À FAIRE ->
Pourriez-vous recopier à l'identique les lignes du matériel, depuis son début jusqu'à la ligne contenant "Elisabeth Affani Bad", celle-ci comprise ?

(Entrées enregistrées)

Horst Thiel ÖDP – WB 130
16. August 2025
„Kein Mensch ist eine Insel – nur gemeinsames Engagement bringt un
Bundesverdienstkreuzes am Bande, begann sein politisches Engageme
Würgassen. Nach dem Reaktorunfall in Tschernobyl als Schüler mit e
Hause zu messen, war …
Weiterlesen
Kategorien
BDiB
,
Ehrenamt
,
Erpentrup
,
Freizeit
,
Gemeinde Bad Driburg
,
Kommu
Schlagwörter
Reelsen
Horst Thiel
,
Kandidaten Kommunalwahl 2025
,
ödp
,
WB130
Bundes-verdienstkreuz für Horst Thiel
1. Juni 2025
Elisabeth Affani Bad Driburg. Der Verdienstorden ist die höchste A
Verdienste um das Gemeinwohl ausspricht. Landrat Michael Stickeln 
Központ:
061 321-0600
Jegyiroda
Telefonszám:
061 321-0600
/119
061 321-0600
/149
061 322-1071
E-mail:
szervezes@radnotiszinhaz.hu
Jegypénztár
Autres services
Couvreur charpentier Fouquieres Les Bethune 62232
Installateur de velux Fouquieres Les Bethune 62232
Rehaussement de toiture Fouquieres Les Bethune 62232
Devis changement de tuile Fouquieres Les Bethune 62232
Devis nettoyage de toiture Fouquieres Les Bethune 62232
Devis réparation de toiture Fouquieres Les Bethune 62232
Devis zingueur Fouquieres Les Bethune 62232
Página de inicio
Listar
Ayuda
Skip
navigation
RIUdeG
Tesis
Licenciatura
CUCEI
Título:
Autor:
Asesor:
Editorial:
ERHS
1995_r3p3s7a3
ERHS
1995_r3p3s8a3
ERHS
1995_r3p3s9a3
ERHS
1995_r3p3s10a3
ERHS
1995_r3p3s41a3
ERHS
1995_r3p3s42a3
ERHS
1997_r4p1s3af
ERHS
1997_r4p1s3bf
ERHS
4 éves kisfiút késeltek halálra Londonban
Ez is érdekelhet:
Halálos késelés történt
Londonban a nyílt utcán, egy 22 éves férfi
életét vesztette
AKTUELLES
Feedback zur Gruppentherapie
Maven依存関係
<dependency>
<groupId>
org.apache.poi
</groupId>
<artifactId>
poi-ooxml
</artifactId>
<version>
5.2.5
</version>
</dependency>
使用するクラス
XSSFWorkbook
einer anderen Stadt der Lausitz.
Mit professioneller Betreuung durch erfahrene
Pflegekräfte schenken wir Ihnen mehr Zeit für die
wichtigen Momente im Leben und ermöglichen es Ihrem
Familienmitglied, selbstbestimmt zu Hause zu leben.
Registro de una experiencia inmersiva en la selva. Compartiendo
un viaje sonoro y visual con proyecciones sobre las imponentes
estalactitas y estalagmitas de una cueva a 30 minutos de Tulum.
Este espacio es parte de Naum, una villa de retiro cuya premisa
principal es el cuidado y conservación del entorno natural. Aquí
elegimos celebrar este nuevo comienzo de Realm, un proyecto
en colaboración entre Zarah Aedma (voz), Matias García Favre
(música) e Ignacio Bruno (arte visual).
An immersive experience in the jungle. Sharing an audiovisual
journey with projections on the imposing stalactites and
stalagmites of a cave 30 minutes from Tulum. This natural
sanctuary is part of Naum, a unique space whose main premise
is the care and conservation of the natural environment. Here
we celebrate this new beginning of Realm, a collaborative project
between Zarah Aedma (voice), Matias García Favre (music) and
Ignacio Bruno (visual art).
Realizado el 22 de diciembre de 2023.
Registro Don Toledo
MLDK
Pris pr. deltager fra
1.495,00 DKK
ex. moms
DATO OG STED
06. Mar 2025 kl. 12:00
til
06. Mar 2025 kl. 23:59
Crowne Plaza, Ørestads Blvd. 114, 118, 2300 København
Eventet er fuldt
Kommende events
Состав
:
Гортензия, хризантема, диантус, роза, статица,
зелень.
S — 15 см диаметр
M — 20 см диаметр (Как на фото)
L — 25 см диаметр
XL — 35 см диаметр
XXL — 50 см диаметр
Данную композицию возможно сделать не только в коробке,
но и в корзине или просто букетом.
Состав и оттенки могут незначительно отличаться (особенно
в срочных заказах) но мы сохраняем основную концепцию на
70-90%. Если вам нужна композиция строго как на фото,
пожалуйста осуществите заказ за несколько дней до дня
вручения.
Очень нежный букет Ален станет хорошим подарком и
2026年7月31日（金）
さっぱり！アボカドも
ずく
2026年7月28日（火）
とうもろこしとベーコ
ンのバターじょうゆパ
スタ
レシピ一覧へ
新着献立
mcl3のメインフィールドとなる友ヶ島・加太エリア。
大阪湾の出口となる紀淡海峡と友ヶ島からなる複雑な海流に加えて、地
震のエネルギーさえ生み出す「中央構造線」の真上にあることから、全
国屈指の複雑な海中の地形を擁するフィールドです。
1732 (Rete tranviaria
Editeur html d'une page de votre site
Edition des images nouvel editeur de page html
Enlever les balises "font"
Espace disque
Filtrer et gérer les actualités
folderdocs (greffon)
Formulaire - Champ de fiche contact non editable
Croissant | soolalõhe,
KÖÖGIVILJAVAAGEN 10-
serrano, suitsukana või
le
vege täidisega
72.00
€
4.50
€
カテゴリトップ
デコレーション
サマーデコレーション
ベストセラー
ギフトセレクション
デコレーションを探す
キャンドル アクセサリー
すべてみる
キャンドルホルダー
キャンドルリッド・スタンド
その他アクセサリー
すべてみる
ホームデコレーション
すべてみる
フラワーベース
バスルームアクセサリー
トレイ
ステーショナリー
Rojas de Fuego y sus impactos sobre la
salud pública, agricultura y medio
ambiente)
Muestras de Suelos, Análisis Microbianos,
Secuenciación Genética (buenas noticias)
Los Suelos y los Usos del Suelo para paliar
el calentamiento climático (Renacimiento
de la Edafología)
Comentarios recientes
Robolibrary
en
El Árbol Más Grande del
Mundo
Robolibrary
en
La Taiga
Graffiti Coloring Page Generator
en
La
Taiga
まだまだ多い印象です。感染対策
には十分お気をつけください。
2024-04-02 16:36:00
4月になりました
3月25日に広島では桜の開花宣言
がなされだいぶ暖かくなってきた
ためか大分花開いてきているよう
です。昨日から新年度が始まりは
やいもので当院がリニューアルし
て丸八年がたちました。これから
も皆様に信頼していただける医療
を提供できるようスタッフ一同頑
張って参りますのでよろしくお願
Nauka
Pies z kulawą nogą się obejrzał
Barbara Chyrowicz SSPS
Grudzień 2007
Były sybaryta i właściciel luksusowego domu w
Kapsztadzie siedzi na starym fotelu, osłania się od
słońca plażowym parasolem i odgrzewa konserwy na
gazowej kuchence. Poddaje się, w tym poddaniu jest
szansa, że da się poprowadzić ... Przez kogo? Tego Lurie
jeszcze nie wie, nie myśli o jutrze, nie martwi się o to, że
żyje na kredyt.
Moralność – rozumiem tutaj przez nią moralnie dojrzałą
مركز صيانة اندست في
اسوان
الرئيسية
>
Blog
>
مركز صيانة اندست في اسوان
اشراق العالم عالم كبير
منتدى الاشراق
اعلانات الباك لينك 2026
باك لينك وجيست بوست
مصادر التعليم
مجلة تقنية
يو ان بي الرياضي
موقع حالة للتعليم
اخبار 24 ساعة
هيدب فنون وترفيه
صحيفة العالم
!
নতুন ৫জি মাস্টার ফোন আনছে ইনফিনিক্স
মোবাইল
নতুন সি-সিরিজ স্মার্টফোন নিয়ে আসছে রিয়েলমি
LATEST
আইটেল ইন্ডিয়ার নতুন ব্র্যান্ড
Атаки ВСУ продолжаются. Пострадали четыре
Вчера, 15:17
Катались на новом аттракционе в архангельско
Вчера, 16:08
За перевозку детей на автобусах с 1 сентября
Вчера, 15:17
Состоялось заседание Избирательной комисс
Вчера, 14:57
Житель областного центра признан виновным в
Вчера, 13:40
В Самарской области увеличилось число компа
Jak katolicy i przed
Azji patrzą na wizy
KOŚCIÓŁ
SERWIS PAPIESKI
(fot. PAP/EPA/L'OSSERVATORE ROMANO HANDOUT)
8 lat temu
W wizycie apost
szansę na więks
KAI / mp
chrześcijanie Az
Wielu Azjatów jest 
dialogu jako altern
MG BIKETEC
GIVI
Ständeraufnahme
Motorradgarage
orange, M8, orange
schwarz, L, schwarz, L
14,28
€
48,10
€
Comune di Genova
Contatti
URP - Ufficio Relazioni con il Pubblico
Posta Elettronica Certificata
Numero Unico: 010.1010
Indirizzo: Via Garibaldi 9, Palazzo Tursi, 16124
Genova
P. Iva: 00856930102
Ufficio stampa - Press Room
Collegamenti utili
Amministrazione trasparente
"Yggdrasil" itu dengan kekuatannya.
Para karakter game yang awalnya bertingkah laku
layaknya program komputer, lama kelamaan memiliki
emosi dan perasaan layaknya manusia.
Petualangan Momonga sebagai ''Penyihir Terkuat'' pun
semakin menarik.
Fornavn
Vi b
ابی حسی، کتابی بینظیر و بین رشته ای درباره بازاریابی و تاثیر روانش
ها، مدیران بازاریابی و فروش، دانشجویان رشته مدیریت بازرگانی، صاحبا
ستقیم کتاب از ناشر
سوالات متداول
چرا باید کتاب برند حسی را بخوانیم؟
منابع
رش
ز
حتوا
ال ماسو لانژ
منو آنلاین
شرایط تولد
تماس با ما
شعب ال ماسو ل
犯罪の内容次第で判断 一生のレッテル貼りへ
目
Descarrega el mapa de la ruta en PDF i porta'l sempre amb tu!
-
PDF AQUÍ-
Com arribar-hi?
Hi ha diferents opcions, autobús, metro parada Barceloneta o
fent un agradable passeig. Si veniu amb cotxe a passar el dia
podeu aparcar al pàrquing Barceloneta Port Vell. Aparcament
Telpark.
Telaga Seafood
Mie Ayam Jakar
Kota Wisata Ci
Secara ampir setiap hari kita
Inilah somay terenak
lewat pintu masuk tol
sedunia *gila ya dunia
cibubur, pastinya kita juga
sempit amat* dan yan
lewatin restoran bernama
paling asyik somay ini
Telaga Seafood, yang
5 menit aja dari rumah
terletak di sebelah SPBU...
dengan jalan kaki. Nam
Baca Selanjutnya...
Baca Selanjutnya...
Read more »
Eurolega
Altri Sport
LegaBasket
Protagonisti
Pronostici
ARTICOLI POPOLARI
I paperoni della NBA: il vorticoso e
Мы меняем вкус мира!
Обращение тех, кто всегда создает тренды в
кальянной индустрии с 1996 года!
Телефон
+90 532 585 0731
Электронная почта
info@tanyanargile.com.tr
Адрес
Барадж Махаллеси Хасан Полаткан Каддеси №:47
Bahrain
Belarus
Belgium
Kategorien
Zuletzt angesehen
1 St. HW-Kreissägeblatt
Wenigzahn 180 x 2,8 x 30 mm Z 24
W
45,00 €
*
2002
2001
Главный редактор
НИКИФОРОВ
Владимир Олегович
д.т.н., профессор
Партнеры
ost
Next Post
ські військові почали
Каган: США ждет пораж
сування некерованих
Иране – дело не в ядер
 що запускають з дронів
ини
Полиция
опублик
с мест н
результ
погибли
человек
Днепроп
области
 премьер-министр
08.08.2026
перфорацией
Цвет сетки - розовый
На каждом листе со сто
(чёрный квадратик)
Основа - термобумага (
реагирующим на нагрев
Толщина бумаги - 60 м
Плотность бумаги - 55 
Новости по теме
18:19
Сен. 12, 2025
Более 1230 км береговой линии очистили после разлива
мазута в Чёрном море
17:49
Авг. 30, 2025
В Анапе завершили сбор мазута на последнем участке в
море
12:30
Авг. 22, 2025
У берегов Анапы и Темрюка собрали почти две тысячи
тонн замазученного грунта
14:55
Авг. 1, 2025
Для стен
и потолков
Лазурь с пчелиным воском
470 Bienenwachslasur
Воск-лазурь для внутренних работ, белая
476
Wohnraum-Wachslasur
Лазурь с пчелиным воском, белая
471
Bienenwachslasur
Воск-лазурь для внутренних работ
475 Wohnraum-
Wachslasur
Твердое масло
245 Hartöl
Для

RÉSULTAT ->
Horst Thiel ÖDP – WB 130
16. August 2025
„Kein Mensch ist eine Insel – nur gemeinsames Engagement bringt un
Bundesverdienstkreuzes am Bande, begann sein politisches Engageme
Würgassen. Nach dem Reaktorunfall in Tschernobyl als Schüler mit e
Hause zu messen, war …
Weiterlesen
Kategorien
BDiB
,
Ehrenamt
,
Erpentrup
,
Freizeit
,
Gemeinde Bad Driburg
,
Kommu
Schlagwörter
Reelsen
Horst Thiel
,
Kandidaten Kommunalwahl 2025
,
ödp
,
WB130
Bundes-verdienstkreuz für Horst Thiel
1. Juni 2025
Elisabeth Affani Bad Driburg. Der Verdienstorden ist die höchste A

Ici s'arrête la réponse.